- **Exercise prompt**:
Exactly what is written in the records below should be returned, minus the images.

:: Information given

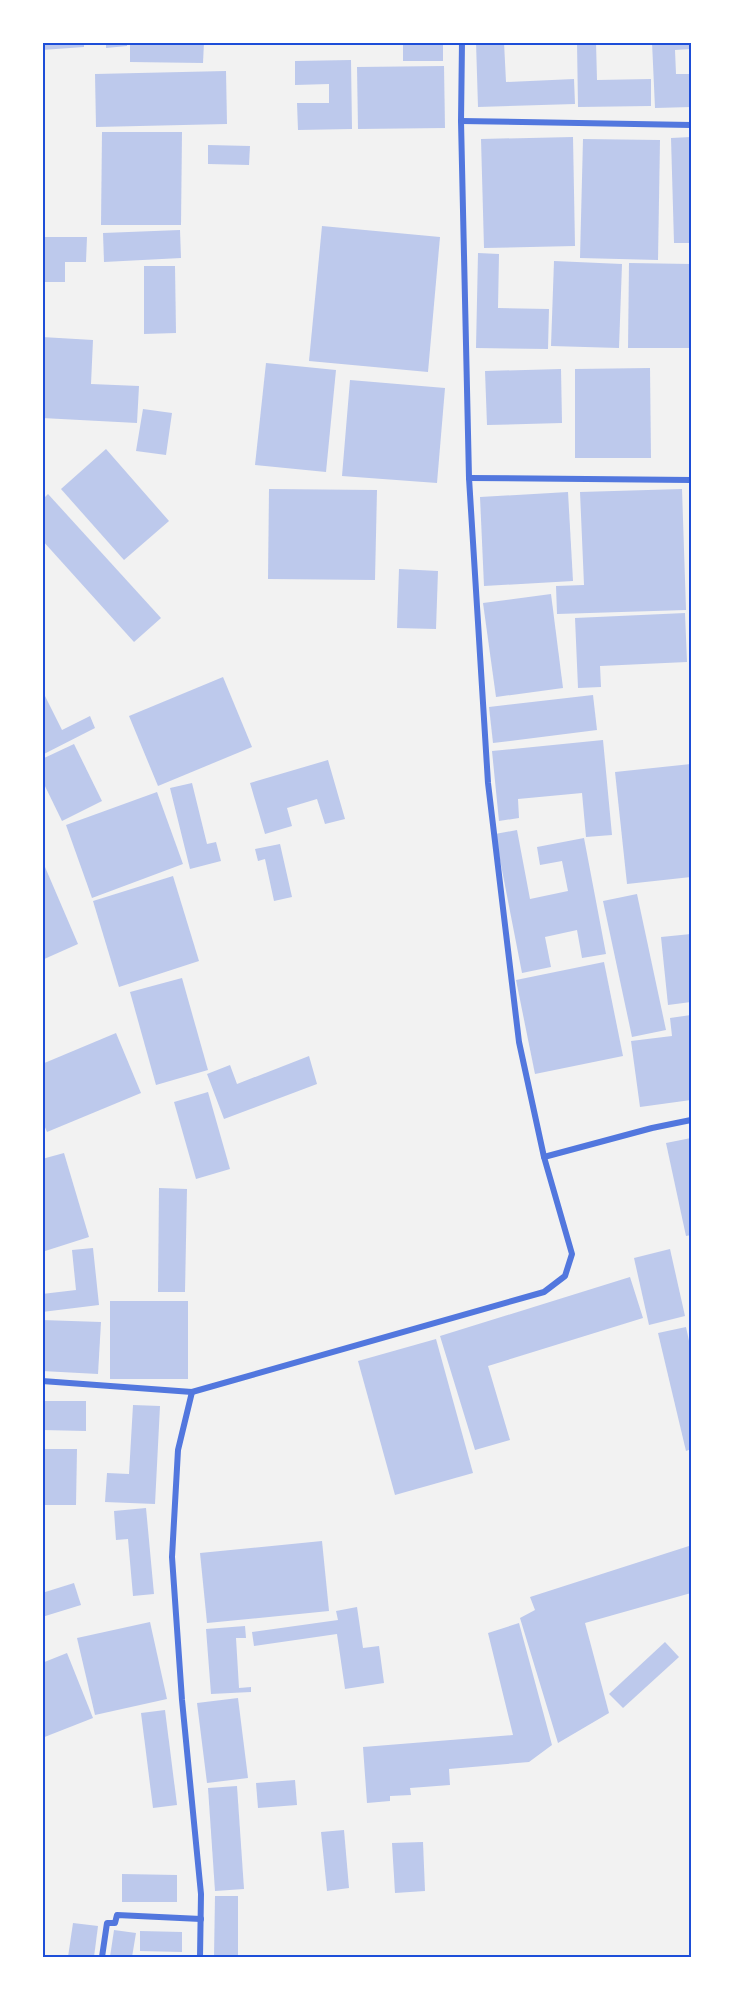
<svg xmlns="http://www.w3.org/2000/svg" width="733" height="1999" font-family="'Space Grotesk',sans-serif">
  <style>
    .building { fill: #bdc9ec }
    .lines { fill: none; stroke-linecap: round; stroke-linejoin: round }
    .minor { stroke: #5277de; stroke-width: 6 }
    .neatline { fill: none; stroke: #1d4ed8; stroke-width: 2 }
  </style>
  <rect width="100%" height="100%" fill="#f2f2f2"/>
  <g class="building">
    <polygon points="42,42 84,42 84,47 42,50"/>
    <polygon points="106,42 127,42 127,46 106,48"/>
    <polygon points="130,42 204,42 203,63 130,62"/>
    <rect x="403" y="42" width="40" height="19"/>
    <polygon points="476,42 504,42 506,82 574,79 575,104 478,107"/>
    <polygon points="577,42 596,42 597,80 651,79 651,106 578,107"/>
    <polygon points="652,42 691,42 691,49 675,50 676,74 691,74 691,107 655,108"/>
    <polygon points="351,60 352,129 298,130 297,103 329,103 329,84 295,85 295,61"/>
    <polygon points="444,66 445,128 358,129 357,67"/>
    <polygon points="226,71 227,124 96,127 95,74"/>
    <polygon points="102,132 182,132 181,225 101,225"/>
    <polygon points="573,137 575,246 484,248 481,139"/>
    <polygon points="691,137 691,243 674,243 671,138"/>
    <polygon points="583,139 660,140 658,260 580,258"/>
    <polygon points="208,145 250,146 249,165 208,164"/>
    <polygon points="322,226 440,237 428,372 309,361"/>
    <polygon points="180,230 181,258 104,262 103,233"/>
    <polygon points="42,237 87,237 86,262 65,262 65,282 42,282"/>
    <polygon points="478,253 499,254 498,308 549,309 548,349 476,348"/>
    <polygon points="554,261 622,264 619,348 551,346"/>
    <polygon points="629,263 691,264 691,348 628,348"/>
    <polygon points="144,266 175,266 176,333 144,334"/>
    <polygon points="42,337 93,340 91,384 139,386 137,423 42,418"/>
    <polygon points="266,363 336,370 326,472 255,465"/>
    <polygon points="650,368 651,458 575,458 575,369"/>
    <polygon points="561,369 562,423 487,425 485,371"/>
    <polygon points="350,380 445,388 437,483 342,476"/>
    <polygon points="143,409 172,413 166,455 136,451"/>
    <polygon points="106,449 169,521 124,560 61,489"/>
    <polygon points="269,489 377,490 375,580 268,579"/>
    <polygon points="682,489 686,610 557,614 556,586 584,585 580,492"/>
    <polygon points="568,492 573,581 484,586 480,497"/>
    <polygon points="48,494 161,618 134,642 42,540 42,500"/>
    <polygon points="399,569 438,571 436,629 397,628"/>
    <polygon points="551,594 563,688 496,697 483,603"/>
    <polygon points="685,613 687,662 600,666 601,687 578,688 575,618"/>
    <polygon points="223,677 252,747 158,786 129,716"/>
    <polygon points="44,694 62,730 90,716 95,728 42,755 42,695"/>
    <polygon points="593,695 597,730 493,743 489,707"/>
    <polygon points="603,740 612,835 586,837 582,793 518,799 519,818 499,821 492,751"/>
    <polygon points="74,744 102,801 62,821 42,780 42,759"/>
    <polygon points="328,760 345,819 325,824 317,799 287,808 292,826 265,834 250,783"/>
    <polygon points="691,764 691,877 627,884 615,772"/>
    <polygon points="192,783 207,844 216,842 221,861 190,869 170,788"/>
    <polygon points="157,792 183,864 92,898 66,825"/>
    <polygon points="517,830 530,899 568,891 562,861 540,865 537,847 584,838 606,954 582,958 577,930 545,937 551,967 522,973 495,834"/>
    <polygon points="280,844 292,897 274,901 265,859 258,861 255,849"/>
    <polygon points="42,860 78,944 42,960"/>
    <polygon points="173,876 199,961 119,987 93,901"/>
    <polygon points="637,894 666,1030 632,1037 603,901"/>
    <polygon points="691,934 691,1002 668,1005 661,937"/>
    <polygon points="604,962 623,1056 535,1074 516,980"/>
    <polygon points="182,978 208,1070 156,1085 130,992"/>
    <polygon points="691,1015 691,1100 640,1107 631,1041 672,1036 670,1018"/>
    <polygon points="116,1033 141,1093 47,1132 42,1120 42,1064"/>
    <polygon points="309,1056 317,1084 224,1119 207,1074 230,1065 237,1084"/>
    <polygon points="208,1092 230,1169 196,1179 174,1102"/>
    <polygon points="691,1138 691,1235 686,1236 666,1143"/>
    <polygon points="64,1153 89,1237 42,1252 42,1159"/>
    <polygon points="159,1188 187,1189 185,1292 158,1292"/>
    <polygon points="93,1248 99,1305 42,1312 42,1294 76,1290 72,1250"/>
    <polygon points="670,1249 685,1316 649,1325 634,1258"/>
    <polygon points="630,1277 643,1318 488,1366 510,1440 475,1450 440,1336"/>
    <rect x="110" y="1301" width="78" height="78"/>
    <polygon points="42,1320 101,1322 98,1374 42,1371"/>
    <polygon points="686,1327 691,1350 691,1449 686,1451 658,1333"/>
    <polygon points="436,1339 473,1473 395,1495 358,1361"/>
    <polygon points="42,1401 86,1401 86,1431 42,1430"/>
    <polygon points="133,1405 160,1406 155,1504 105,1502 107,1473 129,1474"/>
    <polygon points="42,1449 77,1449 76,1505 42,1505"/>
    <polygon points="146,1508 154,1594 133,1596 128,1539 116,1540 114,1511"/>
    <polygon points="322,1541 329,1611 207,1623 200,1553"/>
    <polygon points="689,1546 691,1555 691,1593 585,1623 609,1713 558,1743 520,1618 535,1610 530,1597"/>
    <polygon points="74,1583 81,1605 42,1617 42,1593"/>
    <polygon points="357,1607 363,1648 379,1646 384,1683 345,1689 337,1634 254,1646 252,1632 338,1620 336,1611"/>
    <polygon points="150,1622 167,1699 95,1715 77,1638"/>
    <polygon points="519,1623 552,1745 529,1762 449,1769 450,1785 410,1788 411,1795 390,1796 390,1801 367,1803 363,1747 513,1735 488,1633"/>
    <polygon points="245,1626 246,1638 236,1638 239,1688 251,1687 251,1692 211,1694 206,1629"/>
    <polygon points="665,1642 679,1657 623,1708 609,1694"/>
    <polygon points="67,1653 93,1718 42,1738 42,1663"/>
    <polygon points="238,1698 248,1778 207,1783 197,1703"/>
    <polygon points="165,1710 177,1805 153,1808 141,1713"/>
    <polygon points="295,1780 297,1805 258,1808 256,1783"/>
    <polygon points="237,1786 244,1889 215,1891 208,1788"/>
    <polygon points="344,1830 349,1888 327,1891 321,1832"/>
    <polygon points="423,1842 425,1891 395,1893 392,1843"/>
    <polygon points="122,1874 177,1875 177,1902 122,1902"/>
    <polygon points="215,1896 238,1896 238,1957 214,1957"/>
    <polygon points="73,1923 98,1926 94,1957 68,1957"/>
    <polygon points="114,1930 136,1933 132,1957 110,1957"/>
    <polygon points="140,1931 182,1932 182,1952 140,1951"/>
  </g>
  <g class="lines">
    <g class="minor">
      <polyline points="461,121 691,125"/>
      <polyline points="469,478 691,480"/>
      <polyline points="544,1157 652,1128 691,1120"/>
      <polyline points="42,1381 192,1392 544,1292 565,1276 572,1254 544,1157 519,1042 488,783 469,478 461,121 462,42"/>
      <polyline points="192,1392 178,1450 172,1557 182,1700 201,1894 200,1957"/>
      <polyline points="102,1957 107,1923 115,1923 117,1915 201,1919"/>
    </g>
  </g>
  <rect width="733" height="1999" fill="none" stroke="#ffffff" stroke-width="87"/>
  <rect x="44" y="44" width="646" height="1912" class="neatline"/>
</svg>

::::

- **Solution**:
<svg xmlns="http://www.w3.org/2000/svg" width="733" height="1999" font-family="'Space Grotesk',sans-serif">
  <style>
    .building { fill: #bdc9ec }
    .lines { fill: none; stroke-linecap: round; stroke-linejoin: round }
    .minor { stroke: #5277de; stroke-width: 6 }
    .neatline { fill: none; stroke: #1d4ed8; stroke-width: 2 }
  </style>
  <rect width="100%" height="100%" fill="#f2f2f2"/>
  <g class="building">
    <polygon points="42,42 84,42 84,47 42,50"/>
    <polygon points="106,42 127,42 127,46 106,48"/>
    <polygon points="130,42 204,42 203,63 130,62"/>
    <rect x="403" y="42" width="40" height="19"/>
    <polygon points="476,42 504,42 506,82 574,79 575,104 478,107"/>
    <polygon points="577,42 596,42 597,80 651,79 651,106 578,107"/>
    <polygon points="652,42 691,42 691,49 675,50 676,74 691,74 691,107 655,108"/>
    <polygon points="351,60 352,129 298,130 297,103 329,103 329,84 295,85 295,61"/>
    <polygon points="444,66 445,128 358,129 357,67"/>
    <polygon points="226,71 227,124 96,127 95,74"/>
    <polygon points="102,132 182,132 181,225 101,225"/>
    <polygon points="573,137 575,246 484,248 481,139"/>
    <polygon points="691,137 691,243 674,243 671,138"/>
    <polygon points="583,139 660,140 658,260 580,258"/>
    <polygon points="208,145 250,146 249,165 208,164"/>
    <polygon points="322,226 440,237 428,372 309,361"/>
    <polygon points="180,230 181,258 104,262 103,233"/>
    <polygon points="42,237 87,237 86,262 65,262 65,282 42,282"/>
    <polygon points="478,253 499,254 498,308 549,309 548,349 476,348"/>
    <polygon points="554,261 622,264 619,348 551,346"/>
    <polygon points="629,263 691,264 691,348 628,348"/>
    <polygon points="144,266 175,266 176,333 144,334"/>
    <polygon points="42,337 93,340 91,384 139,386 137,423 42,418"/>
    <polygon points="266,363 336,370 326,472 255,465"/>
    <polygon points="650,368 651,458 575,458 575,369"/>
    <polygon points="561,369 562,423 487,425 485,371"/>
    <polygon points="350,380 445,388 437,483 342,476"/>
    <polygon points="143,409 172,413 166,455 136,451"/>
    <polygon points="106,449 169,521 124,560 61,489"/>
    <polygon points="269,489 377,490 375,580 268,579"/>
    <polygon points="682,489 686,610 557,614 556,586 584,585 580,492"/>
    <polygon points="568,492 573,581 484,586 480,497"/>
    <polygon points="48,494 161,618 134,642 42,540 42,500"/>
    <polygon points="399,569 438,571 436,629 397,628"/>
    <polygon points="551,594 563,688 496,697 483,603"/>
    <polygon points="685,613 687,662 600,666 601,687 578,688 575,618"/>
    <polygon points="223,677 252,747 158,786 129,716"/>
    <polygon points="44,694 62,730 90,716 95,728 42,755 42,695"/>
    <polygon points="593,695 597,730 493,743 489,707"/>
    <polygon points="603,740 612,835 586,837 582,793 518,799 519,818 499,821 492,751"/>
    <polygon points="74,744 102,801 62,821 42,780 42,759"/>
    <polygon points="328,760 345,819 325,824 317,799 287,808 292,826 265,834 250,783"/>
    <polygon points="691,764 691,877 627,884 615,772"/>
    <polygon points="192,783 207,844 216,842 221,861 190,869 170,788"/>
    <polygon points="157,792 183,864 92,898 66,825"/>
    <polygon points="517,830 530,899 568,891 562,861 540,865 537,847 584,838 606,954 582,958 577,930 545,937 551,967 522,973 495,834"/>
    <polygon points="280,844 292,897 274,901 265,859 258,861 255,849"/>
    <polygon points="42,860 78,944 42,960"/>
    <polygon points="173,876 199,961 119,987 93,901"/>
    <polygon points="637,894 666,1030 632,1037 603,901"/>
    <polygon points="691,934 691,1002 668,1005 661,937"/>
    <polygon points="604,962 623,1056 535,1074 516,980"/>
    <polygon points="182,978 208,1070 156,1085 130,992"/>
    <polygon points="691,1015 691,1100 640,1107 631,1041 672,1036 670,1018"/>
    <polygon points="116,1033 141,1093 47,1132 42,1120 42,1064"/>
    <polygon points="309,1056 317,1084 224,1119 207,1074 230,1065 237,1084"/>
    <polygon points="208,1092 230,1169 196,1179 174,1102"/>
    <polygon points="691,1138 691,1235 686,1236 666,1143"/>
    <polygon points="64,1153 89,1237 42,1252 42,1159"/>
    <polygon points="159,1188 187,1189 185,1292 158,1292"/>
    <polygon points="93,1248 99,1305 42,1312 42,1294 76,1290 72,1250"/>
    <polygon points="670,1249 685,1316 649,1325 634,1258"/>
    <polygon points="630,1277 643,1318 488,1366 510,1440 475,1450 440,1336"/>
    <rect x="110" y="1301" width="78" height="78"/>
    <polygon points="42,1320 101,1322 98,1374 42,1371"/>
    <polygon points="686,1327 691,1350 691,1449 686,1451 658,1333"/>
    <polygon points="436,1339 473,1473 395,1495 358,1361"/>
    <polygon points="42,1401 86,1401 86,1431 42,1430"/>
    <polygon points="133,1405 160,1406 155,1504 105,1502 107,1473 129,1474"/>
    <polygon points="42,1449 77,1449 76,1505 42,1505"/>
    <polygon points="146,1508 154,1594 133,1596 128,1539 116,1540 114,1511"/>
    <polygon points="322,1541 329,1611 207,1623 200,1553"/>
    <polygon points="689,1546 691,1555 691,1593 585,1623 609,1713 558,1743 520,1618 535,1610 530,1597"/>
    <polygon points="74,1583 81,1605 42,1617 42,1593"/>
    <polygon points="357,1607 363,1648 379,1646 384,1683 345,1689 337,1634 254,1646 252,1632 338,1620 336,1611"/>
    <polygon points="150,1622 167,1699 95,1715 77,1638"/>
    <polygon points="519,1623 552,1745 529,1762 449,1769 450,1785 410,1788 411,1795 390,1796 390,1801 367,1803 363,1747 513,1735 488,1633"/>
    <polygon points="245,1626 246,1638 236,1638 239,1688 251,1687 251,1692 211,1694 206,1629"/>
    <polygon points="665,1642 679,1657 623,1708 609,1694"/>
    <polygon points="67,1653 93,1718 42,1738 42,1663"/>
    <polygon points="238,1698 248,1778 207,1783 197,1703"/>
    <polygon points="165,1710 177,1805 153,1808 141,1713"/>
    <polygon points="295,1780 297,1805 258,1808 256,1783"/>
    <polygon points="237,1786 244,1889 215,1891 208,1788"/>
    <polygon points="344,1830 349,1888 327,1891 321,1832"/>
    <polygon points="423,1842 425,1891 395,1893 392,1843"/>
    <polygon points="122,1874 177,1875 177,1902 122,1902"/>
    <polygon points="215,1896 238,1896 238,1957 214,1957"/>
    <polygon points="73,1923 98,1926 94,1957 68,1957"/>
    <polygon points="114,1930 136,1933 132,1957 110,1957"/>
    <polygon points="140,1931 182,1932 182,1952 140,1951"/>
  </g>
  <g class="lines">
    <g class="minor">
      <polyline points="461,121 691,125"/>
      <polyline points="469,478 691,480"/>
      <polyline points="544,1157 652,1128 691,1120"/>
      <polyline points="42,1381 192,1392 544,1292 565,1276 572,1254 544,1157 519,1042 488,783 469,478 461,121 462,42"/>
      <polyline points="192,1392 178,1450 172,1557 182,1700 201,1894 200,1957"/>
      <polyline points="102,1957 107,1923 115,1923 117,1915 201,1919"/>
    </g>
  </g>
  <rect width="733" height="1999" fill="none" stroke="#ffffff" stroke-width="87"/>
  <rect x="44" y="44" width="646" height="1912" class="neatline"/>
</svg>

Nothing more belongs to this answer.